Reviewer: Dave Cunningham
Appropriate Adult is a show for grown-ups. This is not simply because Kiri Pritchard Mclean’s script is highly profane and occasionally features coarse expressions but rather that it is beautifully constructed and gradually builds to cover themes of class consciousness and social responsibility in a manner that is thought-provoking without ever detracting from the comedy.
Kiri Pritchard Mclean spends the opening part of the show describing the size of her boyfriend’s penis. As well as being hilarious it is a crafty way of introducing one of the themes of the show – that some people might feel Mclean is not suitable as a mentor for vulnerable children. Under the jokes there is a level of soul-searching and anger running through Appropriate Adult. Mclean explains that, one of a number of changes brought about by the end of an eight-year relationship was the decision to make a positive difference by helping people who have nothing rather than just hating those who have everything.
Throughout the autobiographical show the tone is self-deprecating with Mclean depicting herself as shallow and hungry for appreciation. Mclean is constantly editorialising her speeches; explaining that her decision to adopt a child was mainly due to a smug desire to be one-up on the other mums at the school gates by modestly acknowledging the nobility of adoption. Even the decision to help mentor a vulnerable teenager is down-played with Mclean suggesting her role amounted to little more than a weekly gossip with the child. This, as it later turns out, is one of a number of red herrings skillfully laid to lull the audience into a false sense of security.
The technique used by Mclean is to open with a serious topic and then gradually find the funny side. The tone throughout is bawdy with Mclean exploring near the knuckle subjects with embarrassing regularity.

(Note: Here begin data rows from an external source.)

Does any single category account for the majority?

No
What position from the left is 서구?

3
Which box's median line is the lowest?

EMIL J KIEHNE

Appropriate Adult is a wide –ranging show and Mclean expands her personal crisis to include also the angst experienced by other Millennials so as to explore why her generation has made the conscious choice to refrain from having children. As with much of Appropriate Adult there is a flash of anger as Mclean wishes the Baby Boomer generation had exercised similar restraint.

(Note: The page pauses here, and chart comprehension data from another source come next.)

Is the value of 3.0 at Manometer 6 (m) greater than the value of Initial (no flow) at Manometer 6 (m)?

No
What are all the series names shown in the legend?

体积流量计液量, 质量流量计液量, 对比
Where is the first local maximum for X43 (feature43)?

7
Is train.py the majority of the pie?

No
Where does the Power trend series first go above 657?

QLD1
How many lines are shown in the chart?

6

The title of the show has a double meaning. As the show progresses Mclean constantly returns to her discussions with the teenager she is mentoring. Gradually the audience becomes aware of hints and clues that the child may have entered into a relationship with an adult that is most definitely not appropriate. It is a stunning development allowing Mclean to darken the mood and shift from raucous, profane comedy towards a bittersweet conclusion.

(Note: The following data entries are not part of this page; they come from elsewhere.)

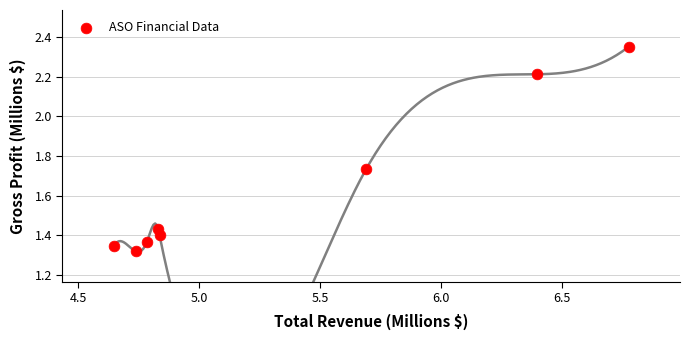

What is the average X value?

5.3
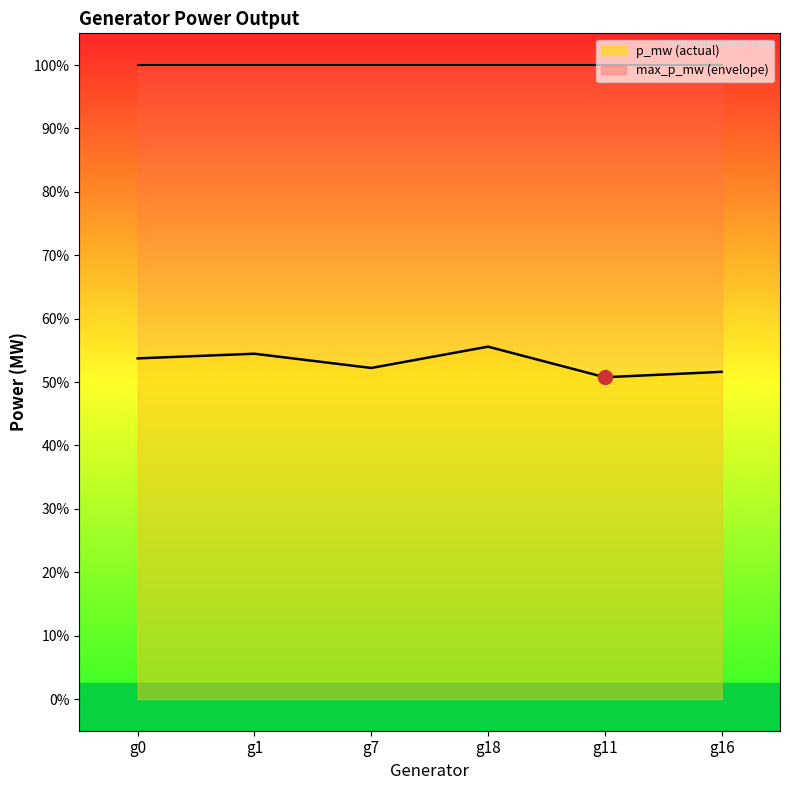

List the series in order of their overall mean, highest first.

max_p_mw, p_mw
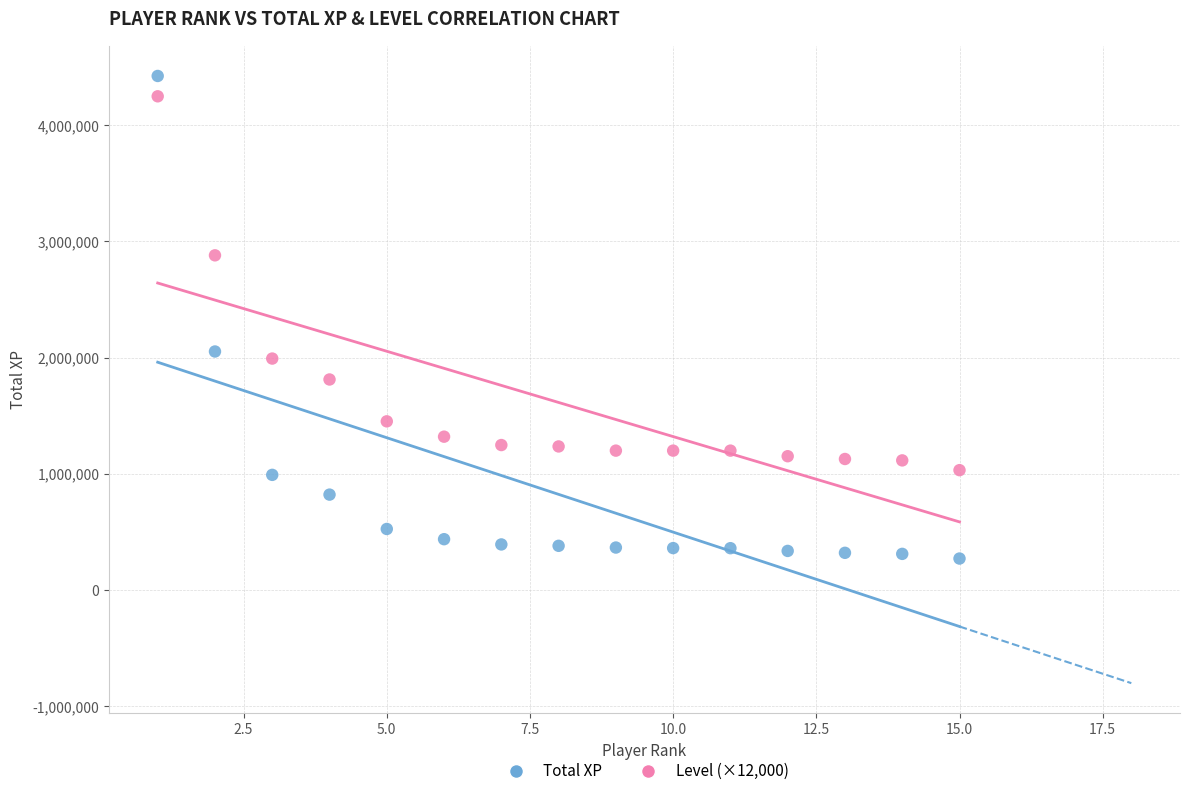

Across all data points, what is the range of Y values (max minus min)?

4151254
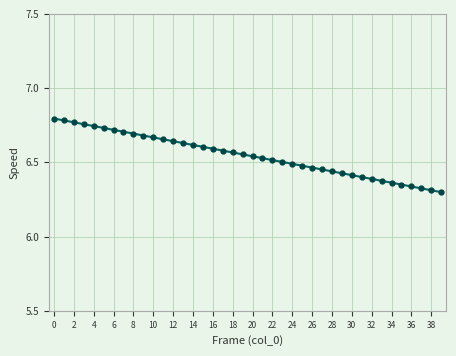

How many values are between 6 and 7?

40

There was a trend a few years ago for comedians to use harrowing personal experiences as a cheap way of gaining audience sympathy. Mclean does not take this approach; she is sufficiently self-aware to acknowledge that while some of the events described in the show were traumatic at the time the decisions taken were correct. Appropriate Adult is one of the best examples of autobiographical comedy exploring deeply personal topics without any self-pity and ensuring that the jokes flow thick and fast so that the audience can accept the bitterness as part of the comedy.